A failure to completely relocate one post’s operations to another is a “violation” of the Pentagon’s BRAC requirements, he said.

After seeing equipment housed at Fort Monmouth, such as the Joint Satellite Communications Engineering Center, and talking to those who now use it to communicate with soldiers on the battlefields of Iraq and Afghanistan, Coyle seemed especially doubtful, he added.

Coyle understood that the engineering center’s satellite equipment would have to be dismantled, moved and then reconstructed entirely at Aberdeen because no such structure now exists there, Pallone said.

In the long run, that entire process would only detract from what the Pentagon expects to save by moving Fort Monmouth’s operations and putting the nation’s armed forces at risk, he pointed out.

“That cost was not figured in,” Pallone said.

Coyle could not reached for comment at press time.

None of the other nine BRAC commissioners are expected to visit Fort Monmouth between now and Sept. 8 when the panel is due to complete its review of the Pentagon list and submit its own recommendations to President George W. Bush, Holt said.

Altogether, the Pentagon has recommended closing 33 installations across the country and realigning or combining the missions of well over 100 others.

Though Coyle did not commit one way or another as to whether or not Fort Monmouth could be spared from closure, that he came at all is promising, according to Holt and Pallone.

Head BRAC Commissioner Anthony J. Principi and General Lloyd Warren Newton paid an official visit to the fort on June 3.

Because at least two BRAC commissioners must visit those “hundreds of sites,” that Fort Monmouth was seen by a third decision-maker bodes well, Holt said.

“I think we were fortunate to have this repeat visit,” he said.

Coyle might be able to advocate for the fort because he can point out it’s overall “military value” in protecting all branches of the armed forces, Pallone said.

“He didn’t even have to come.

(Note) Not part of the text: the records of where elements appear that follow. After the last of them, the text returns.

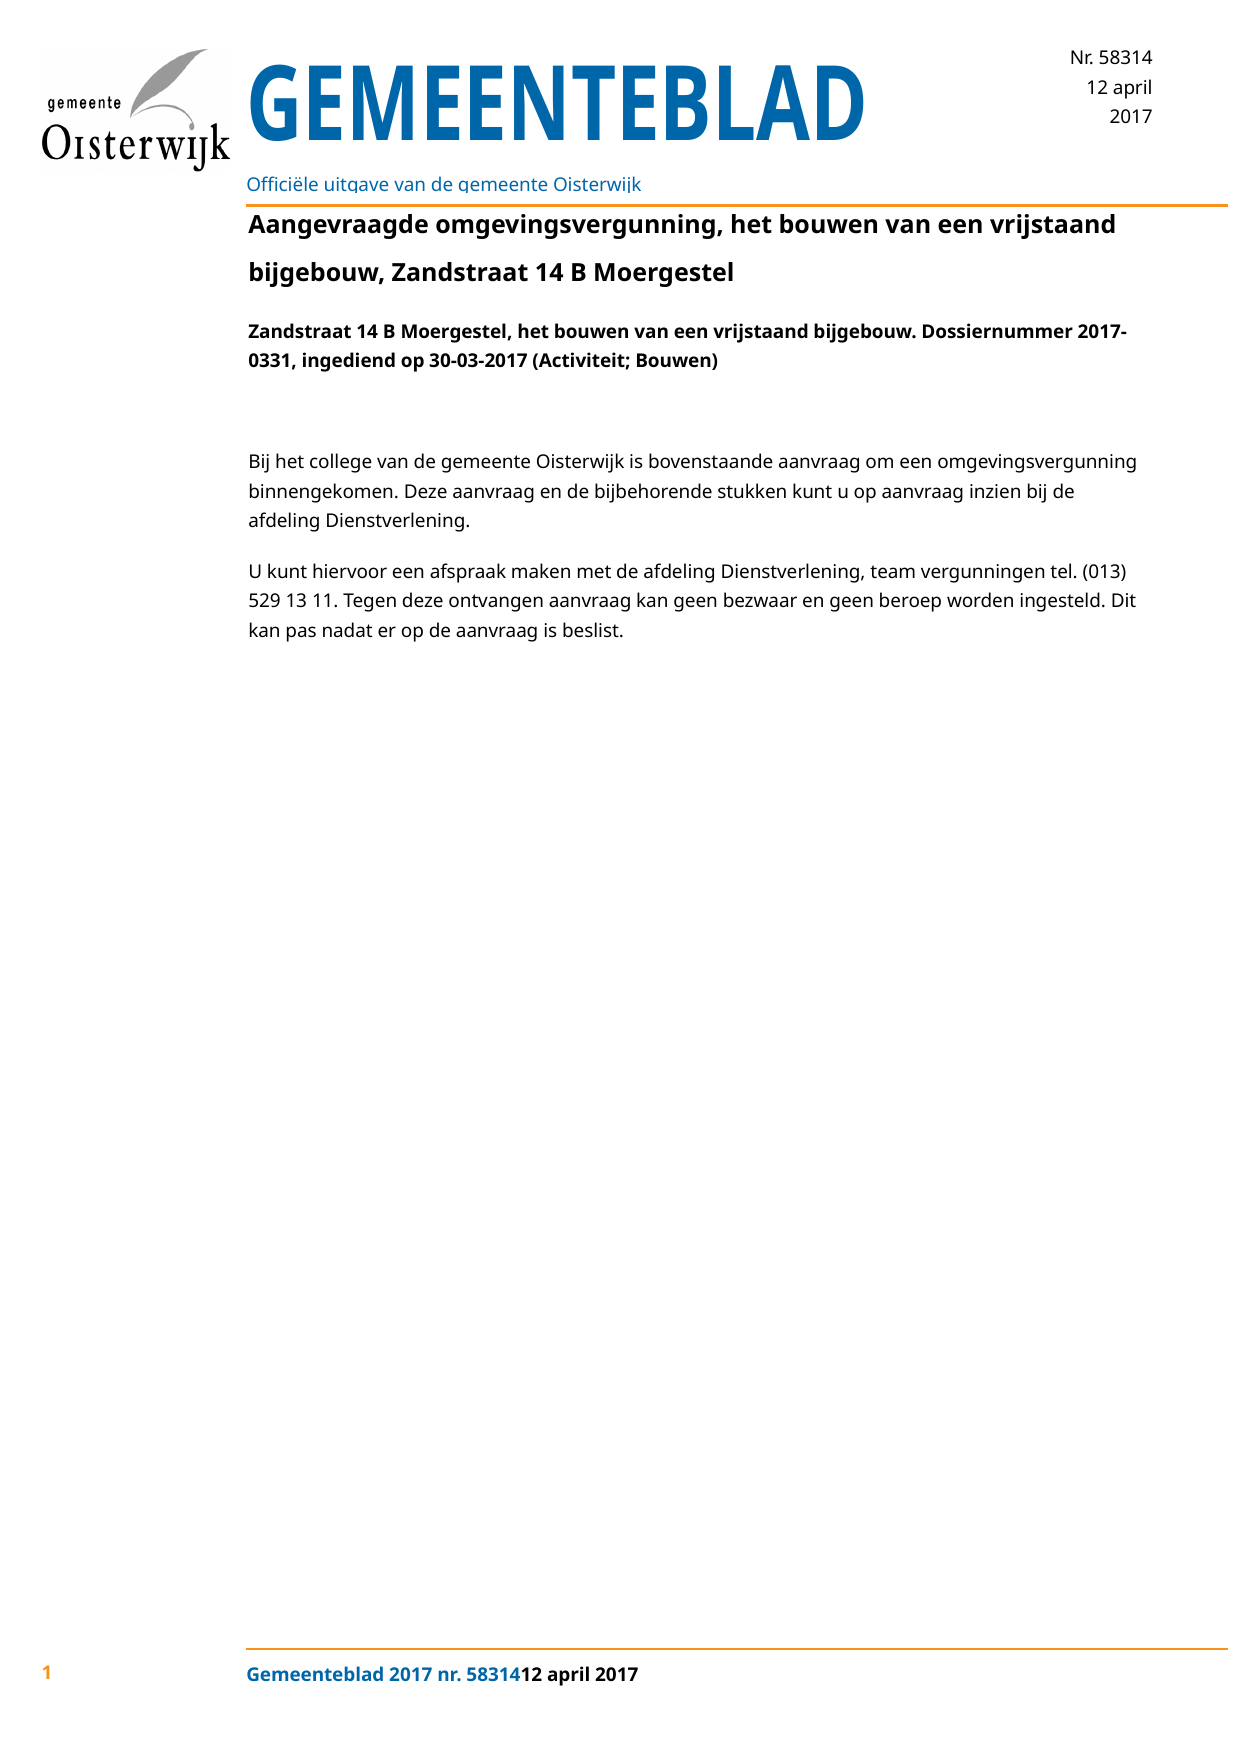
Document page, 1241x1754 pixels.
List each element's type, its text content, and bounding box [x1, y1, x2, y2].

text Aangevraagde omgevingsvergunning, het bouwen van een vrijstaand bijgebouw, Zandstraat 14 B Moergestel [248, 207, 1152, 288]
picture [41, 47, 231, 172]
text Bij het college van de gemeente Oisterwijk is bovenstaande aanvraag om een omgevingsvergunning binnengekomen. Deze aanvraag en de bijbehorende stukken kunt u op aanvraag inzien bij de afdeling Dienstverlening. [248, 448, 1152, 533]
text U kunt hiervoor een afspraak maken met de afdeling Dienstverlening, team vergunningen tel. (013) 529 13 11. Tegen deze ontvangen aanvraag kan geen bezwaar en geen beroep worden ingesteld. Dit kan pas nadat er op de aanvraag is beslist. [248, 558, 1152, 643]
text Zandstraat 14 B Moergestel, het bouwen van een vrijstaand bijgebouw. Dossiernummer 2017-0331, ingediend op 30-03-2017 (Activiteit; Bouwen) [248, 318, 1152, 373]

He came voluntarily came on his own,” Pallone said.

Both legislators also visited the Aberdeen Proving Ground for about eight hours on Friday to explore how Fort Monmouth would fit into its new site.

A public hearing on the future of Fort Monmouth and other targeted installations in New Jersey, Delaware, Pennsylvania and Maryland was scheduled for this morning at Goucher College in Baltimore.

Both Pallone and Holt, who co-chair the local Save Our Fort Committee, a group of advocates for Fort Monmouth, are expected to testify before the BRAC commission at that time.

Eatontown Mayor Gerald J. Tarantolo has also indicated that he will testify on behalf of his borough and the governments of Tinton Falls, Oceanport, Little Silver, and Shrewsbury, the five communities that either host or border the fort and which would be negatively impacted by a closure.

The Pentagon has stated that it expects that moving Fort Monmouth’s functions to Aberdeen Proving Ground, as well as bases in Virginia, Ohio, and New York State, would cost about $822 million. However, it has estimated cost savings of about $143 million over six years should the closure occur.